A.– Choix constitutionnels et nature du régime politique
Dans la foulée de la fièvre et de l’euphorie des conférences nationales et du retour au pluralisme politique, le
choix des formes institutionnelles (présidentiel, parlementaire, semi-présidentiel), malgré le recours au référendum ont rarement constitué de véritables enjeux. On en voit encore l’illustration en Côte d’Ivoire où la question
de l’éligibilité apparaît comme un enjeu plus fondamental que le pouvoir de contrôle du parlement sur le gouvernement.
Le choix des formes institutionnelles détermine des règles qui s’imposent aux acteurs, orientent et contraignent
tous les aspects de leur entreprise politique.

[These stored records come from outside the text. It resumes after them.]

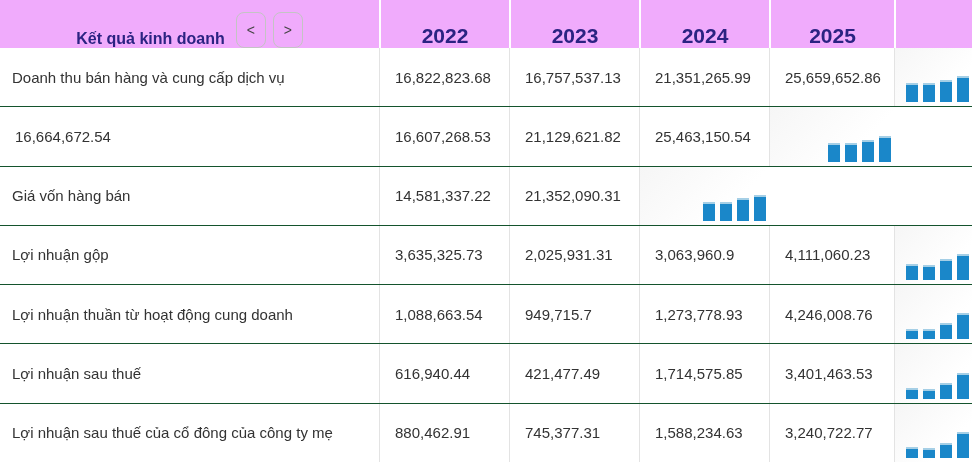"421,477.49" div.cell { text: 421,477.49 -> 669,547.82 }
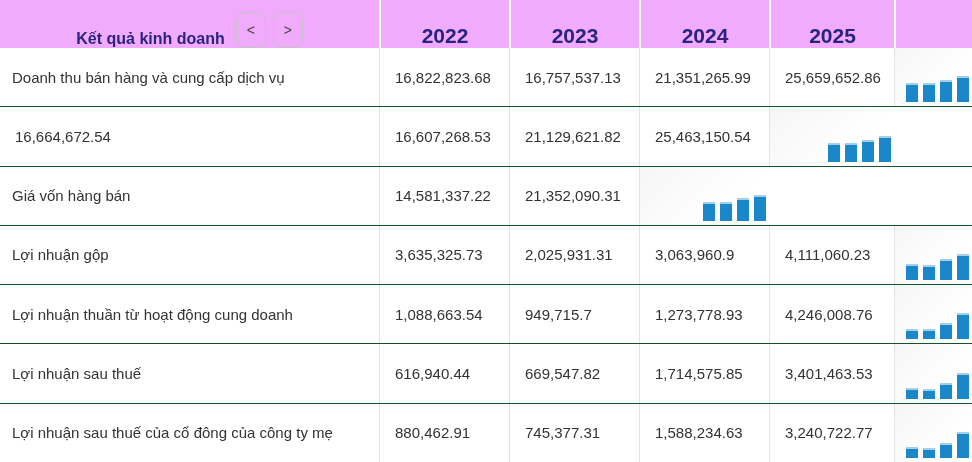"Lợi nhuận sau thuế của" .trow:last-child { gap: none -> 8px }
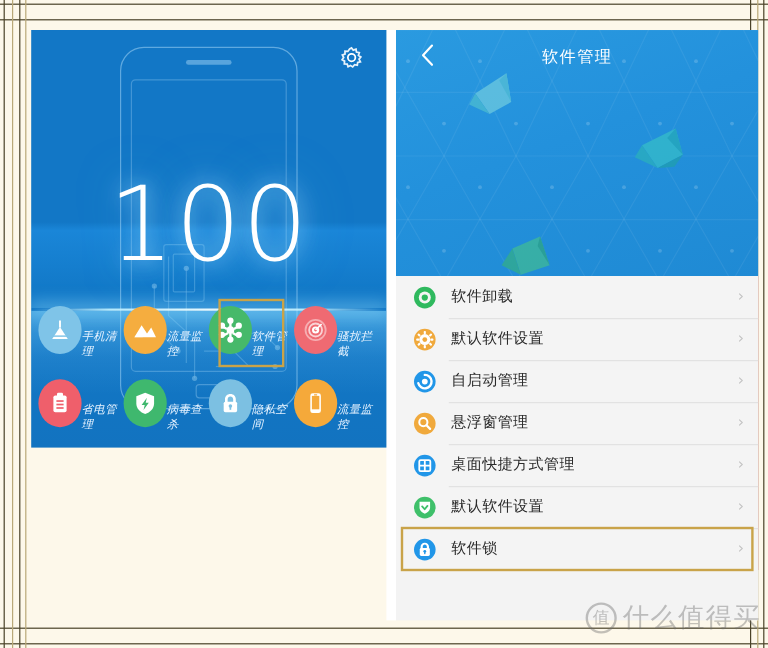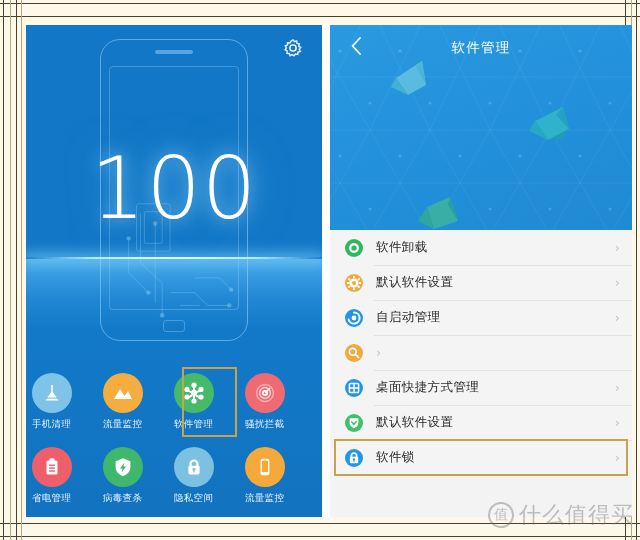"100" .left-panel { height: 492px -> 348px }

La nature du régime, incarnation de la conception du pouvoir, organise ainsi la nature des rapports entre le
centre du pouvoir et ses périphéries de toute nature ainsi que les pouvoirs dévolus à chacun.
Elle précise la répartition des compétences entre les différentes institutions politiques (exécutif, législatif, judiciaire), les modalités de la représentation politique dans le cadre d’une ou de deux chambres.
B.– Les règles de la compétition électorale
L’importance des mécanismes d’accès aux positions de pouvoir politique se mesure aux conflits qui marquent
régulièrement les élections dans les pays africains depuis le début des années 90.
La réitération du principe électif dans plusieurs pays consacre la reconnaissance de l’élection comme unique
moyen légitime d’accession au pouvoir.
La survie du principe électif indique que les acteurs politiques sur le continent, par conviction, nécessité ou
convenance, semblent accepter d’entrer, même à reculons, dans l’ère démocratique. En organisant des élections
pluralistes, à périodicité fixe et à dates convenues, ils acceptent en effet de confronter leurs différences, selon une
règle commune, la méthode démocratique.